そっち系だと、ものすっっっごく面倒な自体にしかならないんですけど……。
嫌な予感を感じつつ、その予感が絶対に外れるように、普段は忘れている神に祈りを捧げながら、宰相閣下の執務室へと向かったのだった。
本来であれば、先触れも無い状態での入室は、宰相閣下の執務室前に立っている騎士に自分の名を告げ入室の許可を得なければならない。
しかし、マルセルはフリーパスである。
陛下の最側近という事が大きいし、執務時間は宰相閣下の執務室と陛下の執務室をマルセルが出たり入ったりすることもあるからだ。
という訳で、先触れを送ってはいないがマルセルはアレスの執務室前へ到着後、扉前に立つ騎士は目視して頷き、各関係者ごとに使い分けている特別なノックで扉を叩いた。
室内側で待機していた騎士が扉を開け、マルセルを確認すると頷く。
いつもの遣り取りに、マルセルも頷き返し入室した。
執務机で仕事をいつものように凄いペースで捌いていたアレスの第一声が、
「陛下とディア関係でしょう?」と顔を上げる事なく断定する。
「陛下の魔力が凄い事になってます。私ですら吐き気が……何があったか分かりますか?」
情けない声でアレスに話すマルセル。
皇女殿下と喧嘩でもされたというのなら、甥を諫められるのはこの方しかいない。
「心当たりが在るような、無いような。
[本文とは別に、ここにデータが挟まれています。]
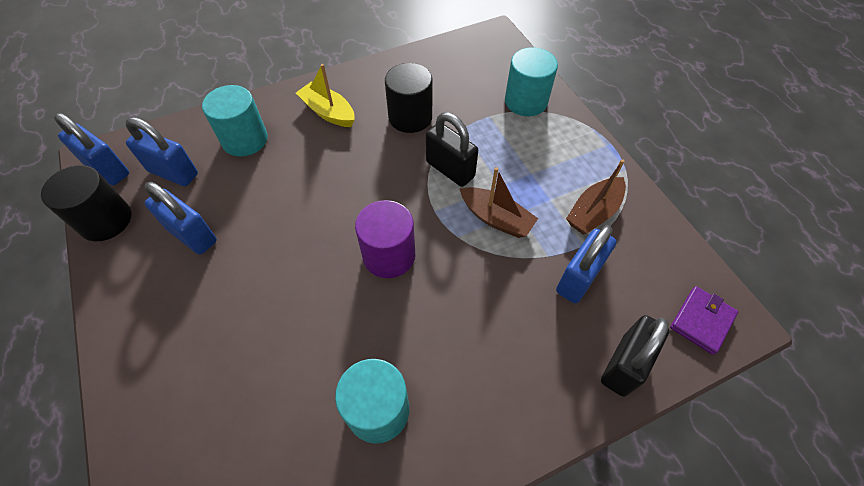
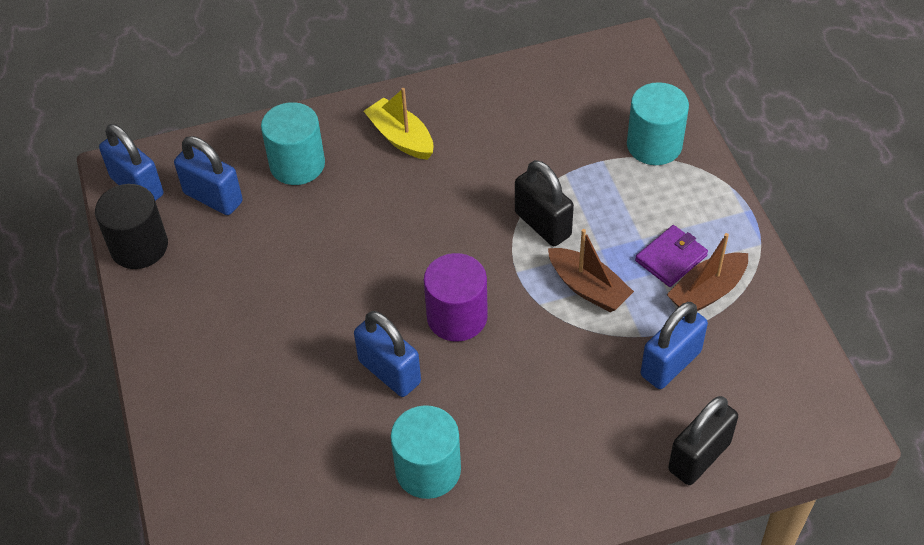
camera: 10 degrees right, 5 degrees down
blue padlock [145,182,217,255] -> blue padlock moved to [354,311,421,397]
black cylinder [385,63,432,133] -> none
purple wallet [670,286,738,355] -> purple wallet moved to [635,225,708,287]

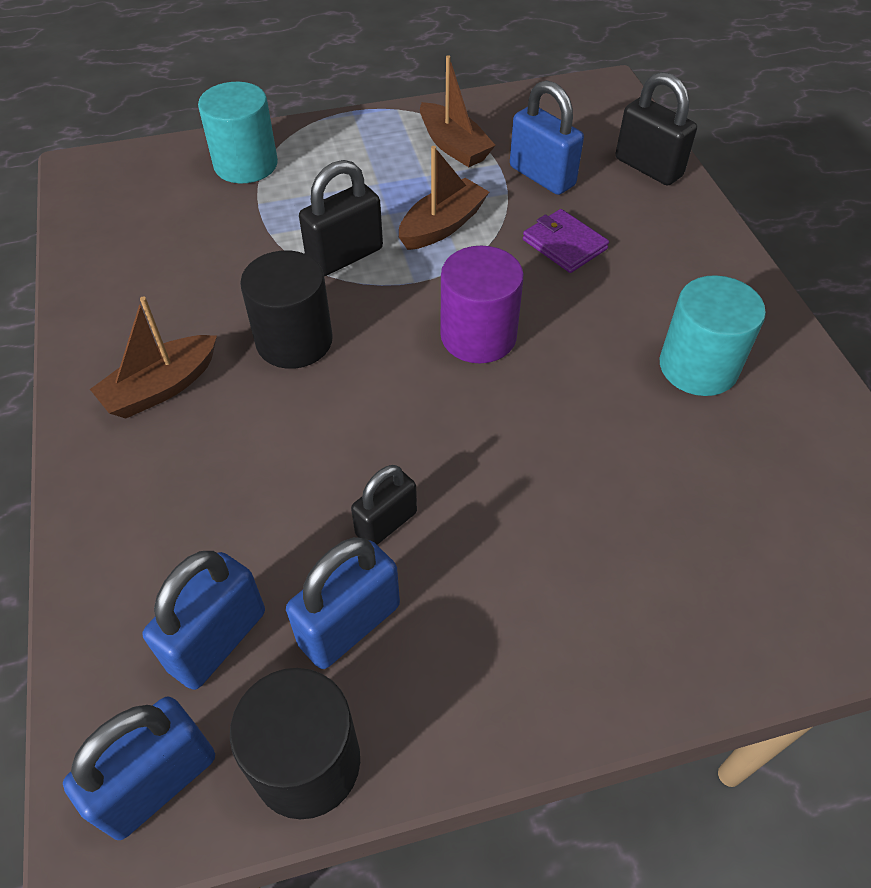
camera: 90 degrees left, 0 degrees up
turquoise cylinder [261,102,325,185] -> none
blue padlock [354,311,421,397] -> blue padlock moved to [286,537,400,669]
yellow boat [364,88,433,160] -> brown boat [90,296,217,418]
purple wallet [635,225,708,287] -> purple wallet moved to [523,209,609,273]
none -> black cylinder [240,250,333,369]
none -> black padlock [351,465,417,545]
しかし、その程度で……? とも思えるし。」
「どっちですか……死活問題なんですよ……」
情けない顔になっていたマルセルの顔が、その答えにますます情けなくなる。
「朝食の場に居たのは、手紙を出したあの二人でしょ? こちらへ来るように追加で私も手紙を出しておいたから。二人が来たら別室に移動して今朝の状況を話して貰おうか。」
いつもながら先手先手のアレスらしいやり口に、マルセルは頼もしさを感じて少しだけホッとする。
アレスが落ち着いているというのも安心材料になった。
マルセルは、少しだけ肩の力を抜くと、アンナとレイラン、二人の訪れを待つのであった。